The CIO stopped by and asked if there was anything I could do. Fortunately, the requirements were similar to some of my consulting projects. I worked closely with the mainframe programmers to consolidate the data into several flat files, then wrote a Clipper program that pulled it all together. The user interface was very simple, so training the CEO was a snap. And I had indexed the data a dozen different ways, so the response time was sub-second.
I received a technical achievement award for this, but the appetite for executive applications was just starting.
The CIO stopped by my desk a few months later and upped the ante. He wanted me to develop a graphical workstation for all executives, not just the president. I surveyed the tools available, arranged for vendor demonstrations, and eventually settled upon the Comshare Commander EIS product.
This was quite an interesting beast, as it had a mainframe-based repository that collected information from batch jobs and other sources. Each night the workstations would log on to the mainframe through a 3270 connection and download the latest numbers.

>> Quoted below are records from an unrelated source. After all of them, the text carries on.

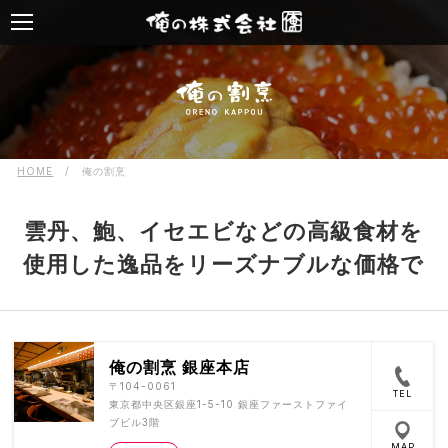
HOME
/
俺の割烹
雲丹、鮑、イセエビなどの高級食材を
使用した逸品をリーズナブルな価格で
俺の割烹 銀座本店
〒104-0061
TEL
東京都中央区銀座1-5-10 銀座ファーストファイ
ブビル3階
MAP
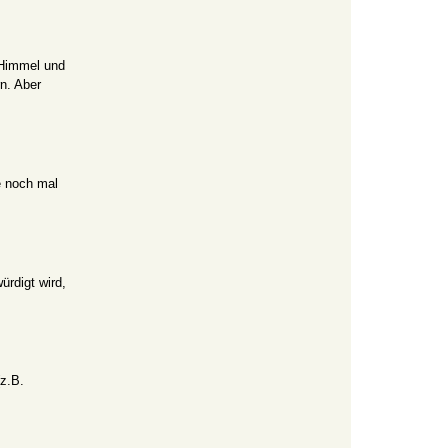
 «Himmel und
n. Aber
e noch mal
rdigt wird,
z.B.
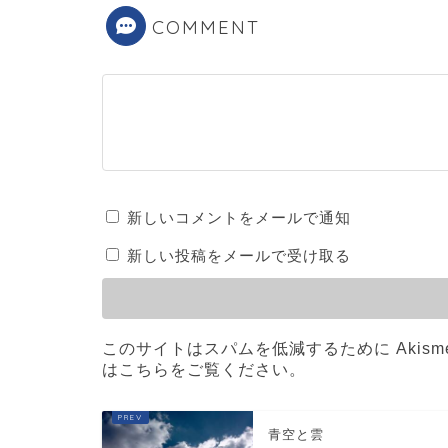
COMMENT
新しいコメントをメールで通知
新しい投稿をメールで受け取る
このサイトはスパムを低減するために Akism
はこちらをご覧ください
。
青空と雲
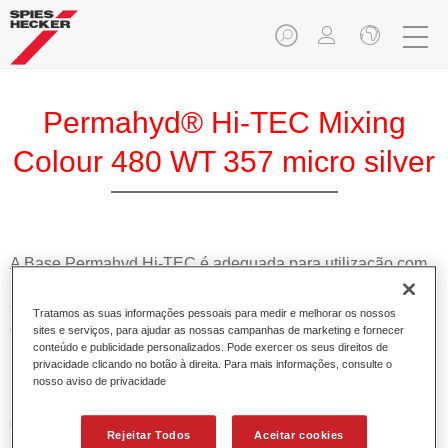
Permahyd® Hi-TEC Mixing
Colour 480 WT 357 micro silver
A Base Permahyd Hi-TEC é adequada para utilização com
Permahyd Base Bicamada Hi-TEC 480, um inovador
sistema de base bicamada aquosa. Este sistema de mistura
Tratamos as suas informações pessoais para medir e melhorar os nossos
contém todas as cores lisas e de efeito necessárias para a
sites e serviços, para ajudar as nossas campanhas de marketing e fornecer
conteúdo e publicidade personalizados. Pode exercer os seus direitos de
repintura de alta qualidade de veículos automóveis de
privacidade clicando no botão à direita. Para mais informações, consulte o
passageiros.
nosso aviso de privacidade
Características do produto
Rejeitar Todos
Aceitar cookies
Simples e rápido de aplicar.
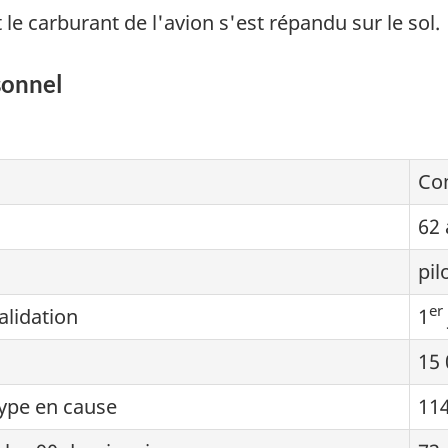
e carburant de l'avion s'est répandu sur le sol.
sonnel
Co
62 
pil
er
alidation
1
15 
type en cause
11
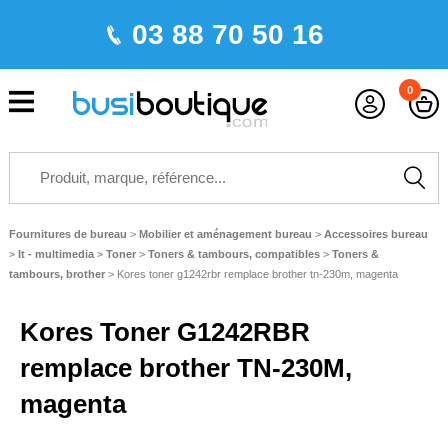
03 88 70 50 16
0
Fournitures de bureau
>
Mobilier et aménagement bureau
>
Accessoires bureau
>
It - multimedia
>
Toner
>
Toners & tambours, compatibles
>
Toners &
tambours, brother
>
Kores toner g1242rbr remplace brother tn-230m, magenta
Kores Toner G1242RBR
remplace brother TN-230M,
magenta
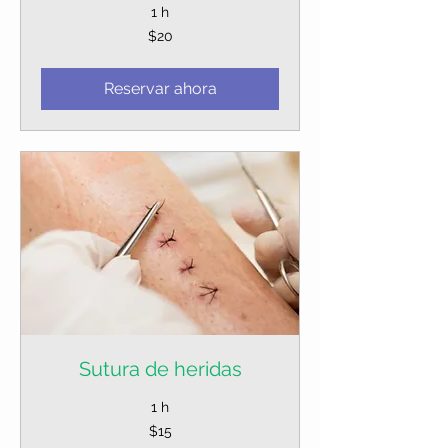
1 h
20
$20
dólares
estadounidenses
Reservar ahora
Sutura de heridas
1 h
15
$15
dólares
estadounidenses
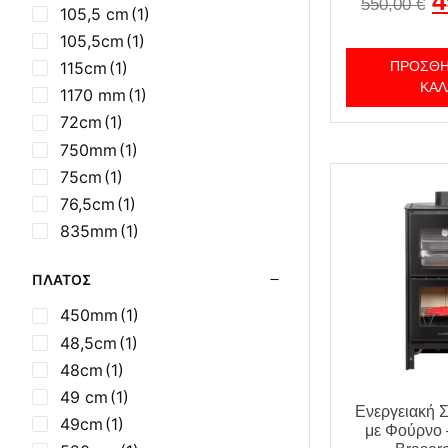
4
550,00
€
105,5 cm
(1)
105,5cm
(1)
115cm
(1)
ΠΡΟΣΘΉ
ΚΑΛ
1170 mm
(1)
72cm
(1)
750mm
(1)
75cm
(1)
76,5cm
(1)
835mm
(1)
88cm
(1)
ΠΛΆΤΟΣ
900mm
(1)
905mm
(1)
450mm
(1)
90cm
(1)
48,5cm
(1)
91,5cm
(1)
48cm
(1)
91cm
(2)
49 cm
(1)
Ενεργειακή 
92cm
(1)
49cm
(1)
με Φούρνο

I installed the product on our mainframe and PCs and trained both executives and programmers in its use.
There were some unexpected challenges as well: the mainframe end used a started task and a VTAM services component that required some tricky configuration. And the automatic mainframe logon scripts gave me fits -- It used screen-scraper technology that would break whenever the text on the mainframe screens changed slightly.
Commander was ahead of its time -- it used a hypertext interface similar to a web browser.